Air properties at elevated altitudes
The physics that deals with thermal properties for air is called kinetic gas theory. In essence, it treats the molecules as flying dumb-bells engaged in chaotic and i ntense collisions. The theory is quite complex and this is not the proper place to explain its details. One result is nevertheless very interesting; the only fundamental air property that changes significantly with pressure is density. (Air properties that are combinations of other properties and include the density will naturally also change, for example the kinematic viscosity). This conclusion may be difficult to digest intuitively but it has nevertheless been verified experimentally.
This simple rule wrecks for very high and very low pressures. The latter has been discussed in the article: The Thermal Conductivity of Air at Reduced Pressures and Length Scales. It appears when the mean travelling path for the molecules is of the same order as the distance between the enclosing walls. Extremely low pressures or small pockets of air trapped between two surfaces in contact can provoke this effect. None of these extremes is however interesting in this context.

Stored items from a collection –

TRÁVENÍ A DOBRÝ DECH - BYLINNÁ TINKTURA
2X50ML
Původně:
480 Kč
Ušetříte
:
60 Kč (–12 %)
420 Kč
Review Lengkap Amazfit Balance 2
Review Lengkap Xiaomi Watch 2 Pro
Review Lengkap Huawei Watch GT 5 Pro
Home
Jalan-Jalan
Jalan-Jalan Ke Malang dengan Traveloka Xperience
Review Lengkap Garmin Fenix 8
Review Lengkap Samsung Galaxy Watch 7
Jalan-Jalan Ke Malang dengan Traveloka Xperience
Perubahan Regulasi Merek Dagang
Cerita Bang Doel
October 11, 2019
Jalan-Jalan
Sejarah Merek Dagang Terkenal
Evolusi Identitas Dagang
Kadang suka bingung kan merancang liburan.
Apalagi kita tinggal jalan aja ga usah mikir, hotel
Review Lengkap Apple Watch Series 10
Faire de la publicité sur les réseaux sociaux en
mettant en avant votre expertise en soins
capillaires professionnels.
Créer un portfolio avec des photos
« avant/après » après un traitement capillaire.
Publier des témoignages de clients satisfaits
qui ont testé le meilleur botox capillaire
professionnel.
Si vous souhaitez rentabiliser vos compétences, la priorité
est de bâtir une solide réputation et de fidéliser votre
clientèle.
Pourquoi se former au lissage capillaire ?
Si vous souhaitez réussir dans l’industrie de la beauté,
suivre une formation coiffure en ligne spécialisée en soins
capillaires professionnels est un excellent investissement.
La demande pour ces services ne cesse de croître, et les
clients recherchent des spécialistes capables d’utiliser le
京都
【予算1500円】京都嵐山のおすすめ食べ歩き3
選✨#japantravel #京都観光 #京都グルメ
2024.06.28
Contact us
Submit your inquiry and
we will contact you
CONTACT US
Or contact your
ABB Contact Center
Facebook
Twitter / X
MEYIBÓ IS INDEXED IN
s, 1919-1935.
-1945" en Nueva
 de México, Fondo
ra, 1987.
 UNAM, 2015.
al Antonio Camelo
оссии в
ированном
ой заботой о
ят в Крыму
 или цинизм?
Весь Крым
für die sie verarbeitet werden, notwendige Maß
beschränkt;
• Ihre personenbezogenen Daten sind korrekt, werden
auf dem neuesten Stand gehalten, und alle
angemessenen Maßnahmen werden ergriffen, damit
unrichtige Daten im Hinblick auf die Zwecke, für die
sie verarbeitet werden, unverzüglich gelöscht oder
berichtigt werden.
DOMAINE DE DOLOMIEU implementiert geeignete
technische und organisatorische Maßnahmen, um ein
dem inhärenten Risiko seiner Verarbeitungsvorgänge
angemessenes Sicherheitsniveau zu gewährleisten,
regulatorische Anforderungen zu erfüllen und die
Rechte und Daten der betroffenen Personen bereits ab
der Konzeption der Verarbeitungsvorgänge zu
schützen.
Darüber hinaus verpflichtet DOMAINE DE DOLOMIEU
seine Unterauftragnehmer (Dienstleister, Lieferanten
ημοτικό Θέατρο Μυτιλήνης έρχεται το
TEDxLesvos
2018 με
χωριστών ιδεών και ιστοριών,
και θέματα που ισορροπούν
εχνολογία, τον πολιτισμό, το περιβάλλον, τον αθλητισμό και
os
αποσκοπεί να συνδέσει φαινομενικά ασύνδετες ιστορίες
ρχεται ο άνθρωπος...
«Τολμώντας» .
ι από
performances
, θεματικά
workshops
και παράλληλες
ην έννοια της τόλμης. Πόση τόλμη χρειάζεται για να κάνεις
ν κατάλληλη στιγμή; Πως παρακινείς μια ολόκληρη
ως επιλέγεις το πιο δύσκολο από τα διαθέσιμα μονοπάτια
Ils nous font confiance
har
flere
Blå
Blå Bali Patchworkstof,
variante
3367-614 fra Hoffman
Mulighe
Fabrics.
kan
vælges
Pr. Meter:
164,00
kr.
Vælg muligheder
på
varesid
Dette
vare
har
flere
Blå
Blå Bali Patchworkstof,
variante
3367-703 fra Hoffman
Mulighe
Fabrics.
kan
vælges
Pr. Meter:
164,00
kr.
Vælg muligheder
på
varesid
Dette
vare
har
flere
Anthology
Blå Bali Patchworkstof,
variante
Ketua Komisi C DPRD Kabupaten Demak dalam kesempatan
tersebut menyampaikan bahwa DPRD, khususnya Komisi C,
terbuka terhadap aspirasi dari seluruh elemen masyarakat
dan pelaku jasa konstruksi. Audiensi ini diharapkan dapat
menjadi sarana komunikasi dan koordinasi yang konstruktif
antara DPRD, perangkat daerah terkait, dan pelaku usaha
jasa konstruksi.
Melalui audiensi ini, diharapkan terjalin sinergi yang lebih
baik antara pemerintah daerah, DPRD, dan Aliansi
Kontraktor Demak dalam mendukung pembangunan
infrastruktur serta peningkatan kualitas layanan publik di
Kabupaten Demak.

YOUR TASKS –
[A] In the text on air properties at high altitudes, what is the only fundamental air property that changes significantly with pressure?
[B] Translate this sentence from the text on air properties at high altitudes into Spanish: "The physics that deals with thermal properties for air is called kinetic gas theory."

EXERCISE SOLUTIONS –
[A] Density.

[B] La física que se ocupa de las propiedades térmicas del aire se denomina teoría cinética de los gases.